Yaklaşık 400 bin kişinin yaşadığı Gazze’nin kuzeyinin iki haftayı aşkın süredir kuşatma altında tutulduğunu hatırlatan Barguti, Cibaliye Mülteci Kampı'nın yanı sıra Beyt Hanun ve Beyt Lahiya bölgelerinin İsrail'in hava saldırılarıyla ve topçu atışlarıyla ayrım gözetmeksizin sürekli bombaladığını belirtti.
Barguti, "Sonuncusu Beyt Lahiya'da olmak üzere Gazze'nin kuzeyinde de birçok katliam yapıldı ve 72 sivil öldü, çok sayıda kişi de yaralandı" dedi.
İnsan hakları örgütlerine çağrı
Gazze'nin kuzeyindeki Kemal Advan, Endonezya ve Al-Avda hastanelerinin kuşatma altında olduğunu belirten Barguti, yüzlerce hastanın gıda ve ilaca erişemediğini belirtti. Barguti, İsrail güçlerinin doğrudan hedef alarak ateşe verdiği Endonezya Hastanesi'nde hayat kurtaran cerrahi operasyonlarda kullanılan jeneratörlere yakıt bulunamadığını, "Endonezya Hastanesinin çökmenin eşiğinde olduğunu" vurguladı.
Barguti, İsrail kuşatması altındaki ailelerden sürekli yardım çağrıları aldıklarını belirterek, "UNRWA’ya göre İsrail ordusu, ilk yardım ekiplerinin yıkılan evlerinin enkazı altında kalan yaralı Filistinlilere ulaşmasına izin vermiyor" dedi.
Gazze’nin kuzeyindeki duruma ilişkin uluslararası kamuoyuna seslenen Barguti, "Tüm insanları, insan hakları örgütlerini ve hükümetleri, bu korkunç insani felaketi durdurmaları için İsrailli yetkililere baskı yapmak üzere mümkün olan her şeyi yapmaya çağırıyoruz" dedi.
Birleşmiş Milletler (BM) Sözcü Yardımcısı Farhan Haq, günlük basın toplantısında, BM Genel Sekreteri Antonio Guterres'in Gazze’deki saldırılara tepkisini aktardı.
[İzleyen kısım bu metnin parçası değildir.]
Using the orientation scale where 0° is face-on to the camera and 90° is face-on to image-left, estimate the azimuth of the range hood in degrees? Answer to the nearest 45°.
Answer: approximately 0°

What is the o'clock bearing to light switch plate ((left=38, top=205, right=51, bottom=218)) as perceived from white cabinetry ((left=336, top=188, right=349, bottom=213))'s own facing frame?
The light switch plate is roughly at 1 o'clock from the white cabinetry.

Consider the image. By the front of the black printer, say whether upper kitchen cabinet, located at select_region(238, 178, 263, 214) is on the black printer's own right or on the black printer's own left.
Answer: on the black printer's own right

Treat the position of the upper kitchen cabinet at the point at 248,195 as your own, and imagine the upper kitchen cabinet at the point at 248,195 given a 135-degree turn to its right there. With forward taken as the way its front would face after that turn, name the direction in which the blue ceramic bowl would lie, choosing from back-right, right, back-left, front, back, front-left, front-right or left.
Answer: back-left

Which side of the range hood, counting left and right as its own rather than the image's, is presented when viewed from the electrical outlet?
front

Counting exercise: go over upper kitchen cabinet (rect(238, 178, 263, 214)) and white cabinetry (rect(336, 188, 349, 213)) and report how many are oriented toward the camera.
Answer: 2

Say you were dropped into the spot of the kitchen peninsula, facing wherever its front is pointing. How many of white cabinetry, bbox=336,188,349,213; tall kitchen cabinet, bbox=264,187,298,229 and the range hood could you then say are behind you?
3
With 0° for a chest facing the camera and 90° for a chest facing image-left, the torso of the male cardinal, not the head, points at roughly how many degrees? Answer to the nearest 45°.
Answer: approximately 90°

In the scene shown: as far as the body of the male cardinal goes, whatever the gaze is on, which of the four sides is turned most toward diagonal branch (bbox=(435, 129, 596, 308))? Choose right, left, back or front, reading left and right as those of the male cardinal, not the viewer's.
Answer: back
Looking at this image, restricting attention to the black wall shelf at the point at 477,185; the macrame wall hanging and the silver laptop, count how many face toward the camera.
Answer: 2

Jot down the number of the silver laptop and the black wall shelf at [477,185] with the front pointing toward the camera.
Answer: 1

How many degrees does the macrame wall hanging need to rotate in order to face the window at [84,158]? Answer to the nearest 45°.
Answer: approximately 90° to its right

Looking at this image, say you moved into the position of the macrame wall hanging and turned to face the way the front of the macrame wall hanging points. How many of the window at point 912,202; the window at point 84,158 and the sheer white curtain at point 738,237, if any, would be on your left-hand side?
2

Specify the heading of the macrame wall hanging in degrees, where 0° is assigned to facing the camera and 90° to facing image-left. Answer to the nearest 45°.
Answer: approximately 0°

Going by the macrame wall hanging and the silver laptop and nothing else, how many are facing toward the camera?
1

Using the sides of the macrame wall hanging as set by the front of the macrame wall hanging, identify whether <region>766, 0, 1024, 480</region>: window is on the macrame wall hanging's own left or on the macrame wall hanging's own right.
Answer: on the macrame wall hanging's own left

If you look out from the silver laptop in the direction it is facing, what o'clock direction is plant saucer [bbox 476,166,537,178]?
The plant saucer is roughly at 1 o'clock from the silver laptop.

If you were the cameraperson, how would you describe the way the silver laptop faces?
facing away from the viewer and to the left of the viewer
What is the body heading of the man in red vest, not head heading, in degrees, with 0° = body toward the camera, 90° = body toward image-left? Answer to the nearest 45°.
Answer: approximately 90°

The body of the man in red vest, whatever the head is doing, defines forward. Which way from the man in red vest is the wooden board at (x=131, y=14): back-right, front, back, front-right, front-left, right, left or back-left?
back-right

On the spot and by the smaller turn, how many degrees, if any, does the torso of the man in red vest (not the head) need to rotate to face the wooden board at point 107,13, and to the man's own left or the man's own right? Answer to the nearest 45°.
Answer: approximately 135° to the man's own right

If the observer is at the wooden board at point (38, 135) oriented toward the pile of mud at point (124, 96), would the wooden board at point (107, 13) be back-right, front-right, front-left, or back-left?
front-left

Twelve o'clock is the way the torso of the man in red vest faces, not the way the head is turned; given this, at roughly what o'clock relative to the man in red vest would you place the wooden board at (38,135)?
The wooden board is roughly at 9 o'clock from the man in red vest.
İsrail'in Beyt Lahiya'ya saldırısı sonucu aralarında kadın ve çocukların da bulunduğu onlarca kişinin öldüğüne dikkati çeken Haq, "Genel Sekreter kesin surette Gazze'de artarak devam eden can kaybını kınıyor" dedi.
Haq, Genel Sekreter'in Gazze'nin kuzeyinde kötüleşen durum ve toplu şekilde yerinden edilmelerden derin endişe duyduğunu kaydetti.
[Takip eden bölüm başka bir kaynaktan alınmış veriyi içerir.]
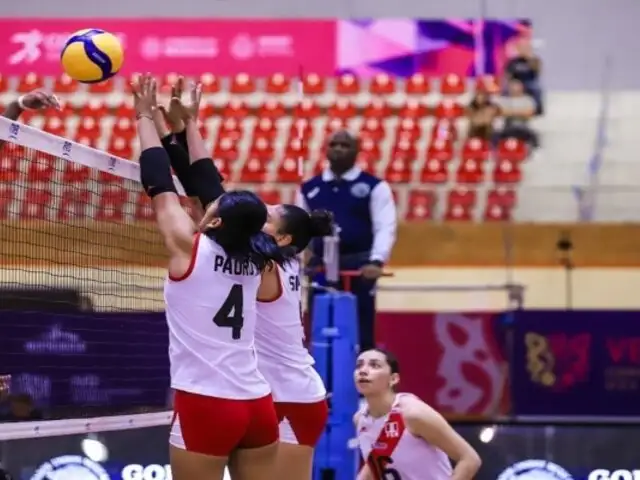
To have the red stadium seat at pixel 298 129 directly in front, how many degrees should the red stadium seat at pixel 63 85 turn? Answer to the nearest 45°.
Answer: approximately 45° to its left

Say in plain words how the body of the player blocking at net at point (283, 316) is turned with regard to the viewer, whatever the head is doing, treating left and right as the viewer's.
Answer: facing away from the viewer and to the left of the viewer

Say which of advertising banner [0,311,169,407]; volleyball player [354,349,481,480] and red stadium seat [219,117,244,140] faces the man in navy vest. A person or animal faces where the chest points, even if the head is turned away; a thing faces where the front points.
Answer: the red stadium seat

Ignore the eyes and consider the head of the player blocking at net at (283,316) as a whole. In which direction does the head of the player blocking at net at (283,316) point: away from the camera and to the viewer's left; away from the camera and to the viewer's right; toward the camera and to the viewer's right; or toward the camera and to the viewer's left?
away from the camera and to the viewer's left

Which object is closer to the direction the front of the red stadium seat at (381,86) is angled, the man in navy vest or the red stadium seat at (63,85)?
the man in navy vest

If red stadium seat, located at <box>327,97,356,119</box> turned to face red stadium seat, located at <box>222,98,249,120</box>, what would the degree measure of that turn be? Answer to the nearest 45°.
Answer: approximately 90° to its right

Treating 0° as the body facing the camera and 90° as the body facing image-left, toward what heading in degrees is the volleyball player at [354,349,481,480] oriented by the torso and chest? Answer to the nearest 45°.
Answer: approximately 45°
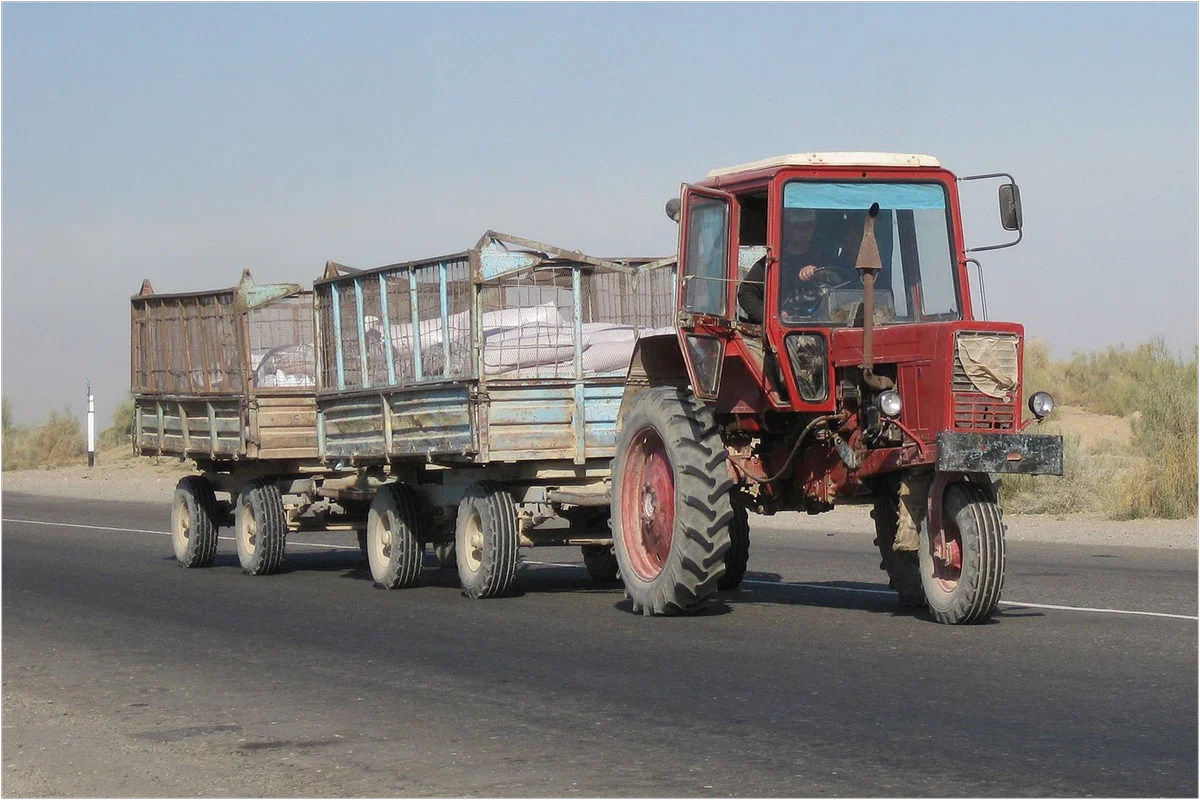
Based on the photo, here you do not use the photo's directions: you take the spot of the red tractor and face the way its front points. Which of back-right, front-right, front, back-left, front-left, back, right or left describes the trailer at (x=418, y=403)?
back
Guterres'in sivillerin her zaman korunması gerektiğinin altını çizdiğini aktaran Haq, insani yardım ve arama kurtarma ekiplerine erişim sağlanması gerektiğini bildirdi.
Haq, Guterres'in İsrail'in hastanelere yönelik saldırılarının halihazırda çok kötü olan insani krizi daha derinleştirdiğini belirttiğini kaydederek, "Hastaneler hedef olmamalı" dedi.
Genel Sekreter'in acil ateşkes çağrısını yinelediğini dile getiren Haq, uluslararası insancıl hukuk alanındaki ihlallerin daha önce eşi benzeri görülmemiş düzeyde olduğunu vurguladı.